This dataset contains customer data with the following columns:
- Email: Customer email addresses, uniquely identifying users.
- Address: Residential address of the customers.
- Avatar: Favorite color or theme for a user’s online profile representation.
- Avg. Session Length: Average duration (in minutes) customers spend per session on the app.
- Time on App: Average daily time (in minutes) spent on the app.
- Time on Website: Average daily time (in minutes) spent on the company’s website.
- Length of Membership: How many years the customer has been a member.
- Yearly Amount Spent: Total money spent by the customer in a year (dependent variable).
The goal of this analysis is to predict the Yearly Amount Spent based on other factors such as average session length, time on app, time on website, and length of membership. By understanding the key drivers of spending, the company can better target customers, enhance the user experience, and optimize resource allocation to boost revenue and customer satisfaction.
Pick the option that best fits your comfort level. Both non-technical and technical paths produce the same results.
- Download this project as a ZIP:
- On this repository page, click the green “Code” button > “Download ZIP”.

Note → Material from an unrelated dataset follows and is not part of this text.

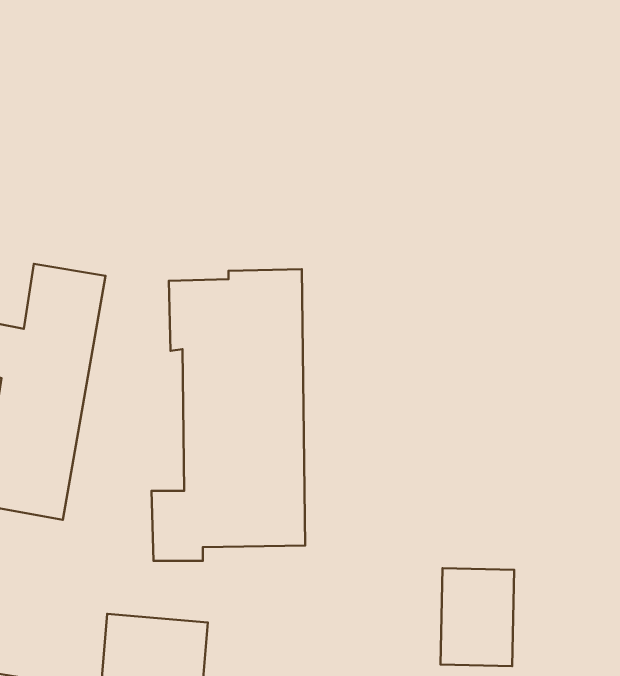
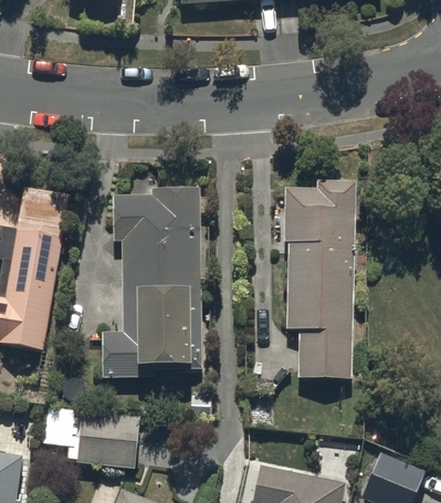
building: none -> [283,182,355,379]
building: [440,568,514,666] -> none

- Unzip the file on your computer.
- Open Google Colab in your browser: https://colab.research.google.com
- In Colab, go to File > Upload notebook and select
Ecommerce_LinearRegression.ipynb. - Upload the dataset:
- In the left sidebar (Files tab), click “Upload” and select
Ecommerce_Customers.csv.
- In the left sidebar (Files tab), click “Upload” and select
- If needed, update the data path in the first data-loading cell to:
df = pd.read_csv('Ecommerce_Customers.csv')
- Run all cells:
- Runtime > Run all.
- View results:
- The notebook will walk you through exploratory analysis, model training, and performance reporting (RMSE).
Tips:
- Keep the notebook (
.ipynb) and the CSV in the same working directory in Colab to avoid path issues. - If prompted to install packages, follow the notebook instructions.
Prerequisites:
- Python 3.9+ installed
- pip installed
-
Clone or download the repository:
git clone https://github.com/vinh2155/E-commerce-Model.git cd E-commerce-ModelOr download ZIP and extract, then open a terminal in the extracted folder.
-
(Optional but recommended) Create and activate a virtual environment:
python -m venv .venv # Windows .venv\Scripts\activate # macOS/Linux source .venv/bin/activate
-
Install dependencies:
pip install jupyter pandas numpy scikit-learn matplotlib seaborn
-
Launch Jupyter and open the notebook:
jupyter notebook
Then open
Ecommerce_LinearRegression.ipynb. -
Ensure the data file is present in the same directory:
Ecommerce_Customers.csvIf your path differs, update the data-loading cell accordingly:
df = pd.read_csv('path/to/Ecommerce_Customers.csv')
-
Run all cells (Kernel > Restart & Run All) to reproduce the analysis and metrics.
Ecommerce_LinearRegression.ipynb— Main notebook with EDA, feature engineering, model training, and evaluation.Ecommerce_Customers.csv— Dataset used in the analysis.README.md— Project description and run instructions.
- Model: Linear Regression
- Metric: RMSE = 10.19 (2.04% of dataset mean), indicating strong predictive performance for yearly spending.
- File not found errors: Confirm the CSV filename and that it’s in the same directory as the notebook (or update the path).
- Package errors: Re-run
pip install ...commands, or restart the notebook/kernel after installing. - Colab file resets: If the Colab runtime disconnects, re-upload the CSV and re-run cells.